Required work:
Wherever "fridge" appears in the records below, copy the line that holds it.

[Dataset entries]
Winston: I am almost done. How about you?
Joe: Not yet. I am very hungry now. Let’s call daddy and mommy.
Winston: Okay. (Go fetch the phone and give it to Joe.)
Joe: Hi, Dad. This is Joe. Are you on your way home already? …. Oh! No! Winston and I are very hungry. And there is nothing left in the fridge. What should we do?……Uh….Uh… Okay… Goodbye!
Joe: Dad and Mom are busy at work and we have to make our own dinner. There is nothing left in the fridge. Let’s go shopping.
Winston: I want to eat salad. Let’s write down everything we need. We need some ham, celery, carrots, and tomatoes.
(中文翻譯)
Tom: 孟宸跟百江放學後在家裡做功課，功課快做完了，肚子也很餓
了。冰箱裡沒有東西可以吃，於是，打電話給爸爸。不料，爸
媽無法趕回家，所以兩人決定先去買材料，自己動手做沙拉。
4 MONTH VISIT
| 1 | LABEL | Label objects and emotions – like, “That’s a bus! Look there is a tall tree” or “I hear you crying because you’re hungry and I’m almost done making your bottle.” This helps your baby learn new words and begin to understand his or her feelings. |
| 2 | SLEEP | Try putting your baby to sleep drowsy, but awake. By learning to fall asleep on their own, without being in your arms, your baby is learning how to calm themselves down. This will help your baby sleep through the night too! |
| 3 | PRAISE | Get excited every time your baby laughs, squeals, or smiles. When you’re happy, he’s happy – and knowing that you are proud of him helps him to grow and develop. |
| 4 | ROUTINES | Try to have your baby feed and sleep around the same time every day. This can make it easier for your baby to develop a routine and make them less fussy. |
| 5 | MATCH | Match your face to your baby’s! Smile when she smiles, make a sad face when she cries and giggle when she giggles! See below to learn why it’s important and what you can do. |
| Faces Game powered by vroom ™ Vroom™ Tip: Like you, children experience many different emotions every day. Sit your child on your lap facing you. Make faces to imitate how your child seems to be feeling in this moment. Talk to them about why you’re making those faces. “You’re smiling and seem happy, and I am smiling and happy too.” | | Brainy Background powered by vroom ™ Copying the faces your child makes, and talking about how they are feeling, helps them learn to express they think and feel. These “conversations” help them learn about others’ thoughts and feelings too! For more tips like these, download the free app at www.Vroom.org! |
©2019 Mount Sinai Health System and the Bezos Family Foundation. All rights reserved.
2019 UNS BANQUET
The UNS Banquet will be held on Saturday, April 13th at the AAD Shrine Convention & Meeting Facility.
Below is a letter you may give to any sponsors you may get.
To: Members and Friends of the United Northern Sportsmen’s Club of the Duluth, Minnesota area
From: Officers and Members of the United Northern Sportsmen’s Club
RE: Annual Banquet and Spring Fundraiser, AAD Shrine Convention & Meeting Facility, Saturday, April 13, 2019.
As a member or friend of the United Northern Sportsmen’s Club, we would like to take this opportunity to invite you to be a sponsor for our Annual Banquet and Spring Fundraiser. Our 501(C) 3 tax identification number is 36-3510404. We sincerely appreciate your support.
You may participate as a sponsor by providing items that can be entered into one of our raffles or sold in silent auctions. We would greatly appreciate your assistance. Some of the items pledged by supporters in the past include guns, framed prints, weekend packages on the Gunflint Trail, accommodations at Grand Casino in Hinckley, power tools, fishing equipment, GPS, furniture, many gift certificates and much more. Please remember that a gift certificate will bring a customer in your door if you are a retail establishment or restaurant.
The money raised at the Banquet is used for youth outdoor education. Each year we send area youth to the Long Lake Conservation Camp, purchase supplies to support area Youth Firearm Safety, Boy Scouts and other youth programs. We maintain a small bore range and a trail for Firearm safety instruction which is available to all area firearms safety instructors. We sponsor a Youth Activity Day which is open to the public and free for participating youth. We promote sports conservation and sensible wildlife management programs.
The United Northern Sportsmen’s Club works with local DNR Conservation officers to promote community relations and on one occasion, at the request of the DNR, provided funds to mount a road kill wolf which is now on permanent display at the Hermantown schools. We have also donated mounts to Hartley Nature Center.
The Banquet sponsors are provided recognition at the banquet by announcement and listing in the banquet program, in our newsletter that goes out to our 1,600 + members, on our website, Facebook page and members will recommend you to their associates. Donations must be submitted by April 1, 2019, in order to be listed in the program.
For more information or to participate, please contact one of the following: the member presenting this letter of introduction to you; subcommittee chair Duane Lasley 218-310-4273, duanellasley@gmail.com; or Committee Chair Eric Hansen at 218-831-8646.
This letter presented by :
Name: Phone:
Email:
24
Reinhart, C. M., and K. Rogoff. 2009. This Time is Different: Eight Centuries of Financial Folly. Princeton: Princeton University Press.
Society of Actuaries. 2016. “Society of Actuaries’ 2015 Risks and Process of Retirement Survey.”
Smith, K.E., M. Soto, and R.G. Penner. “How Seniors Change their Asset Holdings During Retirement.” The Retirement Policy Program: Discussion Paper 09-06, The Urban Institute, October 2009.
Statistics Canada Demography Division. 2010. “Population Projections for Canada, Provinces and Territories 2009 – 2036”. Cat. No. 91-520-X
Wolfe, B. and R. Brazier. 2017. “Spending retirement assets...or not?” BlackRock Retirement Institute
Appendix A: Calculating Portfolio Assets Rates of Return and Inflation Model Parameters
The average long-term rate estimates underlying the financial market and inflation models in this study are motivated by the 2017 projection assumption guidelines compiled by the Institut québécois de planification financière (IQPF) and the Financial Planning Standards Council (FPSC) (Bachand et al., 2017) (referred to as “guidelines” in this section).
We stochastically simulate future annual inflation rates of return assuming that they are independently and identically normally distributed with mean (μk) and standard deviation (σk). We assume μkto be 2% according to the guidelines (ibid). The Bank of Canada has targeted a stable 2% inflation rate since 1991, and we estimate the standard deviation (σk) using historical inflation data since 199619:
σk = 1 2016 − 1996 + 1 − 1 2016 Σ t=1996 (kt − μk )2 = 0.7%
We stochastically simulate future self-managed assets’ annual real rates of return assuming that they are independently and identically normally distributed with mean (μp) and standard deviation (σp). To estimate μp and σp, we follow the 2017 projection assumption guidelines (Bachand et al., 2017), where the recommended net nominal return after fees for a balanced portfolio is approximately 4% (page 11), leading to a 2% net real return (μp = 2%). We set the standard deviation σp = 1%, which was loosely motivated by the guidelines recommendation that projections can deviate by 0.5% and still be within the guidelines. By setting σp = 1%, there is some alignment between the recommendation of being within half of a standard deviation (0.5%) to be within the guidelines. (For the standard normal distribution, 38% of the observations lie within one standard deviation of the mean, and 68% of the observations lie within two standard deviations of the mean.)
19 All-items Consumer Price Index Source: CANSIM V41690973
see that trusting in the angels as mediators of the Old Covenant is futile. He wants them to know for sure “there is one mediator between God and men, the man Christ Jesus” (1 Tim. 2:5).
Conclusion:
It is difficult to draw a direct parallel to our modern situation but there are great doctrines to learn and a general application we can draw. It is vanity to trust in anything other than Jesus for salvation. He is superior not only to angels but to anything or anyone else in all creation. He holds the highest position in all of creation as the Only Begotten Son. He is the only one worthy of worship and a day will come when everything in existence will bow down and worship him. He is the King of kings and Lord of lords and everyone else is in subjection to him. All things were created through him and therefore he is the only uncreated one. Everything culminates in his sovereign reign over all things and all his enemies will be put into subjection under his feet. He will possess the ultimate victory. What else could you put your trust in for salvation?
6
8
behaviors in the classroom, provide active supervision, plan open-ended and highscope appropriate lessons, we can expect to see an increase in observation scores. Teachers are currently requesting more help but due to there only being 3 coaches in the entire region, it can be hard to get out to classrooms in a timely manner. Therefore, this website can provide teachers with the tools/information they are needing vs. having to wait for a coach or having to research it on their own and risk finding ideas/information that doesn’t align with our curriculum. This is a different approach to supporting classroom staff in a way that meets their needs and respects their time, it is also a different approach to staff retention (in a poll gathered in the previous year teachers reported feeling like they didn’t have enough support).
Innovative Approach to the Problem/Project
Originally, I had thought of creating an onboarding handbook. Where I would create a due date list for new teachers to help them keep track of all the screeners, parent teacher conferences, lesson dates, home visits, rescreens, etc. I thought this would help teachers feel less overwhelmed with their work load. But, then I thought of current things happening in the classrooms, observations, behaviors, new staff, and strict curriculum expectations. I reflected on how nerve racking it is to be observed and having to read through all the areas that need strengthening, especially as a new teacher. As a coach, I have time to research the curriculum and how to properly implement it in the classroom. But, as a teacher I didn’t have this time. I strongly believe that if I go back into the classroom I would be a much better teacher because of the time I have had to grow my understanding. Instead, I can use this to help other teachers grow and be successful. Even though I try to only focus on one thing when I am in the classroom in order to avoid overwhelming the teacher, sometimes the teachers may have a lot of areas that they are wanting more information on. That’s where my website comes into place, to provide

Exercise solution:
Joe: Hi, Dad. This is Joe. Are you on your way home already? …. Oh! No! Winston and I are very hungry. And there is nothing left in the fridge. What should we do?……Uh….Uh… Okay… Goodbye!
Joe: Dad and Mom are busy at work and we have to make our own dinner. There is nothing left in the fridge. Let’s go shopping.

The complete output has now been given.